Cryptome has the fakes.

Back when T-Bone trotted out the pathetic second source song and dance, the UK House Foreign Affairs Committee called the claim “very odd indeed”—a polite Briticism for bullshit:

We conclude that it is very odd indeed that the Government asserts that it was not relying on the evidence which has since been shown to have been forged, but that eight months later it is still reviewing the other evidence.


We recommend that the Government explain on what evidence it relied for its judgment in September 2002 that Iraq had recently sought significant quantities of uranium from Africa. We further recommend that in its response to this Report the Government set out whether it still considers the September dossier to be accurate in what it states about Iraq’s attempts to procure uranium from Africa, in the light of subsequent events.

Can’t wait for Josh’s complete post …

Update: Alas, Josh’s post is merely a summary of his July 2004 post. He “can’t prove to you that the Brits have nothing else.” Vindication must wait.

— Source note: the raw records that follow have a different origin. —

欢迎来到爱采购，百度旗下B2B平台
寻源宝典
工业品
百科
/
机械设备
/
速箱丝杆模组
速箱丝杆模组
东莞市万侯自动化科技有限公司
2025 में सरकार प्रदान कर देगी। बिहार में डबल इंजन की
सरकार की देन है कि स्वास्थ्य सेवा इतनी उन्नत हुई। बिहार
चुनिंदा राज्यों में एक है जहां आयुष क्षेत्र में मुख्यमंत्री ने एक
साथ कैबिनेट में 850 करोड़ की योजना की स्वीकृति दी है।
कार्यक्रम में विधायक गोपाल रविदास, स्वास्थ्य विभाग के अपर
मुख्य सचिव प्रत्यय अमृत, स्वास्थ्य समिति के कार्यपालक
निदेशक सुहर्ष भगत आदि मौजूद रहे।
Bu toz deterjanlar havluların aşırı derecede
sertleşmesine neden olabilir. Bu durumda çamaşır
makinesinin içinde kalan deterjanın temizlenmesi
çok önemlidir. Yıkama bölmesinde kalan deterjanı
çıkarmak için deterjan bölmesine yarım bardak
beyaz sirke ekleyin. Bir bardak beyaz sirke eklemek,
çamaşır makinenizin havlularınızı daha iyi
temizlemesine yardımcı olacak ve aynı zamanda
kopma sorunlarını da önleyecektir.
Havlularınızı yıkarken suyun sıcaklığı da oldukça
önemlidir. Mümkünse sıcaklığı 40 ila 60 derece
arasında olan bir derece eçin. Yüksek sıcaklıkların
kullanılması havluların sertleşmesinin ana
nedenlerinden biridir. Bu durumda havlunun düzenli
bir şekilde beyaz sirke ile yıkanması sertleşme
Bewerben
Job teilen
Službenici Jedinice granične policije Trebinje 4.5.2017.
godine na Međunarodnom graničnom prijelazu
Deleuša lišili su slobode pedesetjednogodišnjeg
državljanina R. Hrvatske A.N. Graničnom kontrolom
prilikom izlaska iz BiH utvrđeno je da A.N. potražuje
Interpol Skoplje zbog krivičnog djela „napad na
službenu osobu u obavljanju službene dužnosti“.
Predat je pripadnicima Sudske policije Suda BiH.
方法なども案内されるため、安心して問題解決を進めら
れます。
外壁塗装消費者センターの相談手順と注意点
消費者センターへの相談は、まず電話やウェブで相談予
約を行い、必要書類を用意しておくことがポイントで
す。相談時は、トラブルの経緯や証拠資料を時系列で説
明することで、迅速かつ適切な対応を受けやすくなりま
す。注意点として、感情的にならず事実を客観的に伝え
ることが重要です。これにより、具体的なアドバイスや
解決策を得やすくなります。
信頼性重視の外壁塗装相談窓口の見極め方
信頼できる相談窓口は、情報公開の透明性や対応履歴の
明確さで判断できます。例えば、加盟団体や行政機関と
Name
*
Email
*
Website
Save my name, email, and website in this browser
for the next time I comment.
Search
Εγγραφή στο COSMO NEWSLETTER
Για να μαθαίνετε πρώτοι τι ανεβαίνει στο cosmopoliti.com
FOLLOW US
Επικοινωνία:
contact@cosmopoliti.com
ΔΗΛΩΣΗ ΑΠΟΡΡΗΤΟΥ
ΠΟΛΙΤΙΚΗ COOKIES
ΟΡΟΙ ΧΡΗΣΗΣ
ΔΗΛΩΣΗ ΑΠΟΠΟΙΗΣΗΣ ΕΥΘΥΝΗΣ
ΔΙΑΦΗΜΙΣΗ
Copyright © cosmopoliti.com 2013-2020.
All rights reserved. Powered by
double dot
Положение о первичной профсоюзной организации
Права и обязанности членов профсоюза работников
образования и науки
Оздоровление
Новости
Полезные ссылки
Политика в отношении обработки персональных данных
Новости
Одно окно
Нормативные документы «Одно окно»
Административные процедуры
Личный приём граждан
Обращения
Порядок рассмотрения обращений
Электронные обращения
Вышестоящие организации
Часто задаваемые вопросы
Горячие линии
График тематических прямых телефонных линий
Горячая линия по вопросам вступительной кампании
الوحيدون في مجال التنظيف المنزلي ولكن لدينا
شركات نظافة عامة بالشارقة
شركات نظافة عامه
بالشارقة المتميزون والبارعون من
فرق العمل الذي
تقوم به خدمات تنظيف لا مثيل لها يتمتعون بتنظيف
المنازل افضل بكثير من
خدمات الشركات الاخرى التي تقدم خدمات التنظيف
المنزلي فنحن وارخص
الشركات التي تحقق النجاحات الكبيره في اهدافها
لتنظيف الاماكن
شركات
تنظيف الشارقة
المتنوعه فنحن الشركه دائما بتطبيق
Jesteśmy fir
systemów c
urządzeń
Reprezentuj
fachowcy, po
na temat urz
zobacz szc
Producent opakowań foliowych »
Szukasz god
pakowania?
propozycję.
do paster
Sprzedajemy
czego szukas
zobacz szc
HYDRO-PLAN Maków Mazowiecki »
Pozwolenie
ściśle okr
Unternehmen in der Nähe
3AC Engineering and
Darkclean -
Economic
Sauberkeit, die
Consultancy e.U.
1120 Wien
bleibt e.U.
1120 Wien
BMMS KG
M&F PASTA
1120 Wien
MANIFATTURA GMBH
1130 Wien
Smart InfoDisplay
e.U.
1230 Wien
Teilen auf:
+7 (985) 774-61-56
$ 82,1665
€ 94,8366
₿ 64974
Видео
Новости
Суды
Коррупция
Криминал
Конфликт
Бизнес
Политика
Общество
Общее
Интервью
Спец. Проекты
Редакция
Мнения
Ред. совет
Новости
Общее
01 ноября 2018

  1. Michael Roston (History)

    You are never wrong.

    Meanwhile, I’ve been scratching my head since September 2002 about the appearance in the British press of stories about Iraq sourcing uranium from the DR Congo, instead of Niger. See:


    Was this a second front on the “Saddam wants the bomb” movement? The Guardian story is especially interesting given the shadowy criminal gangs it suggests Iraq was working with.